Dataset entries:
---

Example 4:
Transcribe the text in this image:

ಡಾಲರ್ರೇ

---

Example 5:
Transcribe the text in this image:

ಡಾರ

- [Try it]
The records above should be copied out again in full, exactly as they appear.

- [Answer section]
---

Example 4:
Transcribe the text in this image:

ಡಾಲರ್ರೇ

---

Example 5:
Transcribe the text in this image:

ಡಾರ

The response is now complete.